Elle était habillée tout en noir. Etrange. La dernière fois que je l’avais vu c’était plutôt une explosion de couleur. Pensées noires ? Coup de blues ?
Je m’allongeai à moitié, les coudes me soulevant légèrement et restai à côté d’elle en silence. Si elle avait envie de parler elle savait que j’étais là pour l’écouter comme ça.
Le silence se prolongea brisé seulement par le ressac de la mer s’échouant sur la plage par intermittence.
Je commençai à me demander si elle ne m’avait pas oublié, perdue dans ses pensées, quand, à me plus grande surprise, elle m’adressa la parole.
Now that the lines been broken
I'm too afraid to just look back
The pages have left an empty space
You were all I had
Why does it have to be this way?
― C’était son endroit préféré. Il adorait partir sur l’océan et ne revenir que des heures plus tard. Il adorait naviguer. Très souvent il partait, comme ça au loin, pour être au calme, dans son élément. Mais, un jour, il… il n’est pas rentré…
Jeally s’arrêta un instant, regardant l’horizon et faisant couler du sable entre ses doigts.

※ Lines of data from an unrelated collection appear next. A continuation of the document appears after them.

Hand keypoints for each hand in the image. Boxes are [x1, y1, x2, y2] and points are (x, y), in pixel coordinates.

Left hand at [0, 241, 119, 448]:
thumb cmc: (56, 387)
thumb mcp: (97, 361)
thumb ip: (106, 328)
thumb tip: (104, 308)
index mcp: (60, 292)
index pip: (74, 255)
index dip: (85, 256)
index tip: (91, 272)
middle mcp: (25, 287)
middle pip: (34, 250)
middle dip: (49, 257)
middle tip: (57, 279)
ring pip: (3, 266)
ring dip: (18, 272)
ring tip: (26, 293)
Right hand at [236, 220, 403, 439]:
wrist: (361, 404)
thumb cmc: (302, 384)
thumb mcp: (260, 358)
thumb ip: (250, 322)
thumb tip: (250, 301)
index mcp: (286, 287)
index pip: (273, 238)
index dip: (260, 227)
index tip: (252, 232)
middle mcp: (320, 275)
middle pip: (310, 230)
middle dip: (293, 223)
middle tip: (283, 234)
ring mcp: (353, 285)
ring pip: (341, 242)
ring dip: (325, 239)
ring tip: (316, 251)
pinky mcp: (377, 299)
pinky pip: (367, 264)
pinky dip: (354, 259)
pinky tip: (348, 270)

J’attendis patiemment qu’elle poursuive. Si elle avait commencé à parler, c’est que ça lui faisait du bien, il ne fallait pas la brusquer. Ça avait l’air d’être difficile pour elle. En même temps la mort de quelqu’un n’est jamais facile. Une larme s’échappa de ses cils et dégringola le long de sa joue.
― On a retrouvé son corps deux jours plus tard au milieu des débris du bateau.
Ses sanglots redoublèrent. Ses larmes inondaient ses joues. Elle ne pouvait plus aligner deux mots tant sa gorge était obstruée par les pleurs.
And if I fall through these days that go by without cause
Just a painful mistake has left me here on my own
And if I fall through these nights I can't seem to go on
Just a sign that you're with me gives me the strength to hold on
Je me rapprochai d’elle et la prit dans mes bras pour tenter de la consoler. Je n’osais pas lui poser de questions de peur de faire croître son chagrin. Je ne savais pas vraiment comment faire.
Quelqu’un était mort, mais qui ?
Jeally s’agrippa à moi et enfoui son visage contre mon cou pour étouffer ses sanglots.
― J’étais vraiment proche de lui. D’habitude, enfin, très souvent, les enfants sont toujours avec leur mère, moi non, il n’y en avait que pour mon père, je ne le lâchais pas ou presque. Ce jour-là, j’aurais dû être avec lui, j’aurais dû mourir aussi. Mais, ma mère avait tellement insisté pour que je reste que j’avais fini par céder. Maintenant, il n’est plus là…
Son père ? Elle avait perdu son père ? C’était horrible ! Je comprenais beaucoup mieux son chagrin et sa douleur.
Je la serrai davantage contre moi pour la rassurer, tandis que ses larmes se multipliaient.